What is TrustShield and how accurate is it?

TrustShield is our hallucination detection system. It analyzes agent outputs in real time to detect fabrications, contradictions, overconfident claims, and factual inconsistencies.

It operates in source-free mode — no external knowledge base required. Instead, it uses statistical NLP patterns and logical consistency checks.

Use the POST /api/v1/trustshield/verify endpoint to check specific outputs on-demand, or enable it for automatic analysis on all ingested events.

Billing

Plans, pricing, and subscription management

4 articles

What plans does AgentAIShield offer?

Free: 3 agents, 50K requests/month, 30-day retention.
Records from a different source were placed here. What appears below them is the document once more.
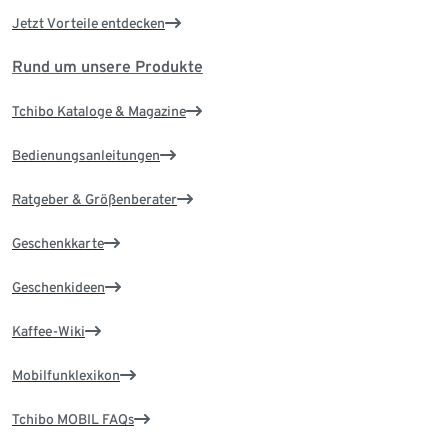
Jetzt Vorteile entdecken
Rund um unsere Produkte
Tchibo Kataloge & Magazine
Bedienungsanleitungen
Ratgeber & Größenberater
Geschenkkarte
Geschenkideen
Kaffee-Wiki
Mobilfunklexikon
Tchibo MOBIL FAQs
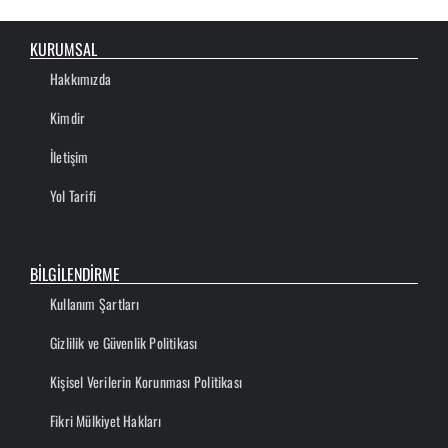
KURUMSAL
Hakkımızda
Kimdir
İletişim
Yol Tarifi
BİLGİLENDİRME
Kullanım Şartları
Gizlilik ve Güvenlik Politikası
Kişisel Verilerin Korunması Politikası
Fikri Mülkiyet Hakları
No credit card required.
Starter ($99/month): Unlimited agents, 500K events/month, all security features, email support.
Business ($299/month): 5M events/month, red team engine, compliance reports, priority support (4h SLA).
Enterprise (custom): Unlimited everything, dedicated CSM, custom SLA, on-premise option, SAML SSO.

Annual billing saves 20% on Starter and Business plans.

How do I upgrade or downgrade my plan?

Go to Settings → Billing in the dashboard. Click Upgrade Plan to see available plans.

Upgrades take effect immediately. Downgrades take effect at the end of your current billing period. Unused credit is prorated.

For Enterprise, contact [email protected].

What happens if I exceed my event limit?

At 80% of your monthly event limit, you'll receive an email alert. At 100%, new events are queued but not processed until you upgrade or the billing period resets.

No data is lost — events are logged but threat analysis is paused. Upgrade at any time to immediately resume processing.

How do I cancel my subscription?

Go to Settings → Billing → Cancel Plan. Your subscription remains active until the end of the current billing period.

After cancellation, your account is downgraded to Free. Data is retained for 30 days before deletion.

We don't offer refunds for partial months, but we're happy to discuss exceptions for extenuating circumstances. Email [email protected].

Troubleshooting

Common issues and how to resolve them

5 articles

My events are not appearing in the dashboard

Check these in order:

Verify your API key is correct and has not expired (Settings → API Keys)
Confirm the X-AAIS-Key header is set (or use Authorization: Bearer aais_xxx)
Check the API response for error messages — a 200 OK confirms ingestion
Events may take up to 30 seconds to appear in the dashboard
Confirm you haven't exceeded your monthly event limit

If issues persist, contact [email protected] with your org ID and example request/response.

My Trust Score shows N/A or hasn't updated

The Trust Score requires at least 5 events to compute a meaningful score. N/A means the agent hasn't processed enough events yet.

If you have 5+ events and still see N/A, try refreshing the dashboard. Trust scores update asynchronously and may lag by 1–2 minutes during high load.

I'm getting 401 Unauthorized errors

Common causes:

API key has expired — create a new one under Settings → API Keys
Using wrong auth header — use X-AAIS-Key: aais_xxx or Authorization: Bearer aais_xxx for ingest endpoints
API key was revoked — check the keys list for a "Revoked" status
Whitespace or special characters in the key (copy it fresh from the dashboard)

Webhooks are not being delivered to my endpoint

Check the delivery logs under Settings → Webhooks. Common issues:

Endpoint URL is not publicly accessible (localhost won't work — use ngrok for local testing)
Endpoint returns non-2xx status — AAIS retries up to 3 times with backoff
HMAC signature verification is failing — ensure you're verifying the raw request body, not the parsed JSON
Firewall blocking inbound requests from our IP ranges

How do I export my data or delete my account?

Go to Settings → Privacy & Data in the dashboard.

Export data: Download all your events, agents, and settings as a JSON archive. Takes up to 10 minutes for large datasets.
Delete account: Permanently removes all data after a 7-day grace period. This action cannot be undone.

For GDPR data subject requests, email [email protected]. We respond within 72 hours.